## STUDY TEXT
I am using Prolog and I am trying to find the intersection or the common elements between two lists and the result should not contain duplicates. In addition, the case of lists with different lengths should be handled. The result of the predicate should be as follows:
?-no_duplicates_intersection([a,v,a,c],[a,a,a,a,a],L).
L = a.
Actually, I found a question or two tackling the same issue, but the answers were way too long. I was wondering if there was a more straightforward and easier method using the following predicate, which returns the intersection between two lists with duplicates:
intersection_with_dulpicates([], [], []).
intersection_with_dulpicates([],M,[]).
intersection_with_dulpicates([X|Y],M,[X|Z]):-
member(X,M),
intersection_with_dulpicates(Y,M,Z).
intersection_with_dulpicates([X|Y],M,Z):-
\+member(X,M),
intersection_with_dulpicates(Y,M,Z).
Taking advantage of the built-in sort (which also removes duplicates):
intersection_without_duplicates(Lst1, Lst2, Intersection) :-
% Sort and remove duplicates from both
% The built-in sort is quick
sort(Lst1, Lst1Sorted),
sort(Lst2, Lst2Sorted),
intersect_sorted(Lst1Sorted, Lst2Sorted, Intersection).
intersect_sorted([], _Lst2Sorted, []).
intersect_sorted([H|T], LstSorted, Intersection) :-
( member_listsorted(H, LstSorted)
-> Intersection = [H|Intersection0]
; Intersection0 = Intersection
),
intersect_sorted(T, LstSorted, Intersection0).
member_listsorted(H, LstSorted) :-
member_listsorted_(LstSorted, H).
member_listsorted_([H|T], Elem) :-
( H @< Elem
-> member_listsorted_(T, Elem)
; H = Elem
).
Sample output in swi-prolog:
?- time(intersection_without_duplicates([a, b, c, d, b, c, d], [b, c, b, c, d],
I)).
% 31 inferences, 0.000 CPU in 0.000 seconds (89% CPU, 586277 Lips)
I = [b,c,d].
?- numlist(1, 10000, Lst1), numlist(5000, 12345, Lst2), time((intersection_without_duplicates(Lst1, Lst2, Intersection))).
% 25,060,003 inferences, 1.313 CPU in 1.297 seconds (101% CPU, 19090034 Lips)
Performance comparison with @TessellatingHeckler's suggestion:
?- numlist(1, 10000, Lst1), numlist(5000, 12345, Lst2), time((intersection(Lst1, Lst2, Both), sort(Both, Answer))).
% 35,001 inferences, 2.193 CPU in 2.167 seconds (101% CPU, 15957 Lips)

## REQUIRED ACTION A
In the Prolog thread, which predicates does the sort-based solution define with its own clauses, starting with intersection_without_duplicates?

## RECORDS SHOWN
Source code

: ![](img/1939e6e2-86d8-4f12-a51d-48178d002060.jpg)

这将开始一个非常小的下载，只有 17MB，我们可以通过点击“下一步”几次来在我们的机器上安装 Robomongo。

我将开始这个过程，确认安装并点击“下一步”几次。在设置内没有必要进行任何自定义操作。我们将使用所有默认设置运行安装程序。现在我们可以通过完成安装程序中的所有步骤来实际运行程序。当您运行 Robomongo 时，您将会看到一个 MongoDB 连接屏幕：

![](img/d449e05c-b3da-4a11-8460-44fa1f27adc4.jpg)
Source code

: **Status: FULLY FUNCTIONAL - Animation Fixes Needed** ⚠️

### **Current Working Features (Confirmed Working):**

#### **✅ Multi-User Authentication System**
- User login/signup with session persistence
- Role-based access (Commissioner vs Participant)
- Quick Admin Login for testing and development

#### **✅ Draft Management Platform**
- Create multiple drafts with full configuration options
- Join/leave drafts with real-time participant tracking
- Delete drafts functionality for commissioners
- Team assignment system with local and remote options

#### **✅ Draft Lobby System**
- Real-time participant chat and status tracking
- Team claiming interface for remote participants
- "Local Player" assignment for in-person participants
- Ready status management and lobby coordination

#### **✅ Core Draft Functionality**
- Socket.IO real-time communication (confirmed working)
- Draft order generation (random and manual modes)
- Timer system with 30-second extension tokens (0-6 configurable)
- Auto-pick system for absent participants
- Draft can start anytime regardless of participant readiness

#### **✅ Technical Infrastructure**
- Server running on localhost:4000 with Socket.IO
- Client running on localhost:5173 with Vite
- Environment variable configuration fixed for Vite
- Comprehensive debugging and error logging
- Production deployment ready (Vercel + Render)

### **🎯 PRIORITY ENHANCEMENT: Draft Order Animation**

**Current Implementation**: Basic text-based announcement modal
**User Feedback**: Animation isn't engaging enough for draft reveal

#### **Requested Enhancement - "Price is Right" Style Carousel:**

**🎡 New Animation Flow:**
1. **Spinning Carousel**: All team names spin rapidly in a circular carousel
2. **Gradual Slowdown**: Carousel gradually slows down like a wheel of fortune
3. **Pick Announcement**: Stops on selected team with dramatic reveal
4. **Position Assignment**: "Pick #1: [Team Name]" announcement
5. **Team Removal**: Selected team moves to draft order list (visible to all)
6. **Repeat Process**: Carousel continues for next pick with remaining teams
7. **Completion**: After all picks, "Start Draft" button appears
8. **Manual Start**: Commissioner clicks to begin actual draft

## REQUIRED ACTION B
Reproduce the lines of the rows exactly, starting with the line with "New Animation Flow:**" and going on through the final line of the rows.

## EXPECTED ANSWER A
intersection_without_duplicates, intersect_sorted, member_listsorted, member_listsorted_

## EXPECTED ANSWER B
**🎡 New Animation Flow:**
1. **Spinning Carousel**: All team names spin rapidly in a circular carousel
2. **Gradual Slowdown**: Carousel gradually slows down like a wheel of fortune
3. **Pick Announcement**: Stops on selected team with dramatic reveal
4. **Position Assignment**: "Pick #1: [Team Name]" announcement
5. **Team Removal**: Selected team moves to draft order list (visible to all)
6. **Repeat Process**: Carousel continues for next pick with remaining teams
7. **Completion**: After all picks, "Start Draft" button appears
8. **Manual Start**: Commissioner clicks to begin actual draft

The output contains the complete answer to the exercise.